[Trecho do texto]
----------------------------------------

Funcef: modificações no estatuto fragilizam processo eleitoral e gestão

As alterações anunciadas no último dia 11 embutem retiradas de direitos e violam o estatuto vigente desde 2007

Anunciadas no último dia 11 de agosto, as mudanças ocorridas no estatuto da Fundação dos Economiários Federais (Funcef), que representam uma série de retirada de direitos, também trouxeram duas alterações significativas. Além de fragilizarem o processo eleitoral da entidade, criam instabilidade permanente na gestão da Fundação.

As alterações se referem a redução de três para duas diretorias, ocasionando na perda de um representante; e mudança na escolha de integrantes dos Conselhos Deliberativo (CD) e Fiscal (CF) e da Diretoria-executiva, que era realizada por meio de chapas integradas por candidatos a todos os cargos em disputa, e passou a ser individualizado por nomes.

----------------------------------------

[Dados de estimativa de pose de câmera]
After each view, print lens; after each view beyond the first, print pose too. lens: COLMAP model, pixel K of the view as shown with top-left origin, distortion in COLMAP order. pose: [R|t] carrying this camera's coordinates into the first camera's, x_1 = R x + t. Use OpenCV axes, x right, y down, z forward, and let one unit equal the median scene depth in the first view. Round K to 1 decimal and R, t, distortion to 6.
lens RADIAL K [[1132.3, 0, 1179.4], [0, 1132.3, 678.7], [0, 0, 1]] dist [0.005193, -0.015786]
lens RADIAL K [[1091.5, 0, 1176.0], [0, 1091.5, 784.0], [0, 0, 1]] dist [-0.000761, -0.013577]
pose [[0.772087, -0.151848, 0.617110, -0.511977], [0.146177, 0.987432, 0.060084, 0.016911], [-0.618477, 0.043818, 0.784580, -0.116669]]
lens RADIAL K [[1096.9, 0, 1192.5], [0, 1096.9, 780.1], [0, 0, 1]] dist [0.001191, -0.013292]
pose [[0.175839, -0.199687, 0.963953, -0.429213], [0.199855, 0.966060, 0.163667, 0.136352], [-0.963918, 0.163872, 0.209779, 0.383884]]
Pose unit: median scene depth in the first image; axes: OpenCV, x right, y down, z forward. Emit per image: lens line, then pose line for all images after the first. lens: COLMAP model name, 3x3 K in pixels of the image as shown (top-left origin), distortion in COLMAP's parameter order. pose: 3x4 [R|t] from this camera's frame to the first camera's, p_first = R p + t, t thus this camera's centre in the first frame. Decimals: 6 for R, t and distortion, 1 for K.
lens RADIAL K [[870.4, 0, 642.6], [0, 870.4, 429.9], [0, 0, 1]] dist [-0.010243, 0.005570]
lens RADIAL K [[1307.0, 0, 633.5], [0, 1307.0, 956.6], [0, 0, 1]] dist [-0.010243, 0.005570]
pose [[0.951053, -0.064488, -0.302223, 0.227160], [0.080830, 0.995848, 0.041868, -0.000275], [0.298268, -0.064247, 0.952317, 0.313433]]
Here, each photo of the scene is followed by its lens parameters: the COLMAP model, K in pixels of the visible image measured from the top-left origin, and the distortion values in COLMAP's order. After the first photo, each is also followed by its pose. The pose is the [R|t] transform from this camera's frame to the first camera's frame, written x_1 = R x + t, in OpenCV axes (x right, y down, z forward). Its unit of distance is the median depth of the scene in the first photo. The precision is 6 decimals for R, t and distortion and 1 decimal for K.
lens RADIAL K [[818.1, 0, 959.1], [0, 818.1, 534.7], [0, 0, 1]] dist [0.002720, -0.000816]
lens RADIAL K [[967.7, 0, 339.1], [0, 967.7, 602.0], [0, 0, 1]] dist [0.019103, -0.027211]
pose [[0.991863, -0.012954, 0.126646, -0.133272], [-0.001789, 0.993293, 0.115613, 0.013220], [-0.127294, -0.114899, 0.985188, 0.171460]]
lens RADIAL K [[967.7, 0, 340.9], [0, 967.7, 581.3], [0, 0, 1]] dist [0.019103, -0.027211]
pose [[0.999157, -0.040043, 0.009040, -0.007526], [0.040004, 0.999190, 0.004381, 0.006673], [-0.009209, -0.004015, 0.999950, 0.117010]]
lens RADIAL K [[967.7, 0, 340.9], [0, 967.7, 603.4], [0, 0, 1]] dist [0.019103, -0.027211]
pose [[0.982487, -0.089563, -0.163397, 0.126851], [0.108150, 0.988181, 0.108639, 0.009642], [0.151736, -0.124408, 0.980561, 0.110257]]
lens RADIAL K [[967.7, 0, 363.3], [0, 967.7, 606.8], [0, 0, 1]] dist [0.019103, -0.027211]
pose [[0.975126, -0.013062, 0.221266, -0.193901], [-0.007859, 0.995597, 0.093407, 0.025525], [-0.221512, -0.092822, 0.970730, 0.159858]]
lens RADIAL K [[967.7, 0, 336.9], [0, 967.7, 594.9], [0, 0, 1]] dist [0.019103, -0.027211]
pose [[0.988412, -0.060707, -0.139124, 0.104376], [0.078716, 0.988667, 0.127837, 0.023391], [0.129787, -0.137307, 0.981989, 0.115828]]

----------------------------------------

[Proposta do exercício]
[A] Transcreva do texto sobre a Funcef o trecho que começa nas palavras "Anunciadas no último dia 11 de" e termina depois de "individualizado por nomes.".
[B] Responda com base no texto sobre a Funcef:
(i) Em que dia e mês foram anunciadas as mudanças no estatuto?
(ii) Desde que ano vigora o estatuto que as alterações violam?
(iii) O número de diretorias foi reduzido de quantas para quantas?

[Lista de respostas]
[A]
Anunciadas no último dia 11 de agosto, as mudanças ocorridas no estatuto da Fundação dos Economiários Federais (Funcef), que representam uma série de retirada de direitos, também trouxeram duas alterações significativas. Além de fragilizarem o processo eleitoral da entidade, criam instabilidade permanente na gestão da Fundação.

As alterações se referem a redução de três para duas diretorias, ocasionando na perda de um representante; e mudança na escolha de integrantes dos Conselhos Deliberativo (CD) e Fiscal (CF) e da Diretoria-executiva, que era realizada por meio de chapas integradas por candidatos a todos os cargos em disputa, e passou a ser individualizado por nomes.

[B]
(i) Em 11 de agosto.
(ii) Desde 2007.
(iii) De três para duas.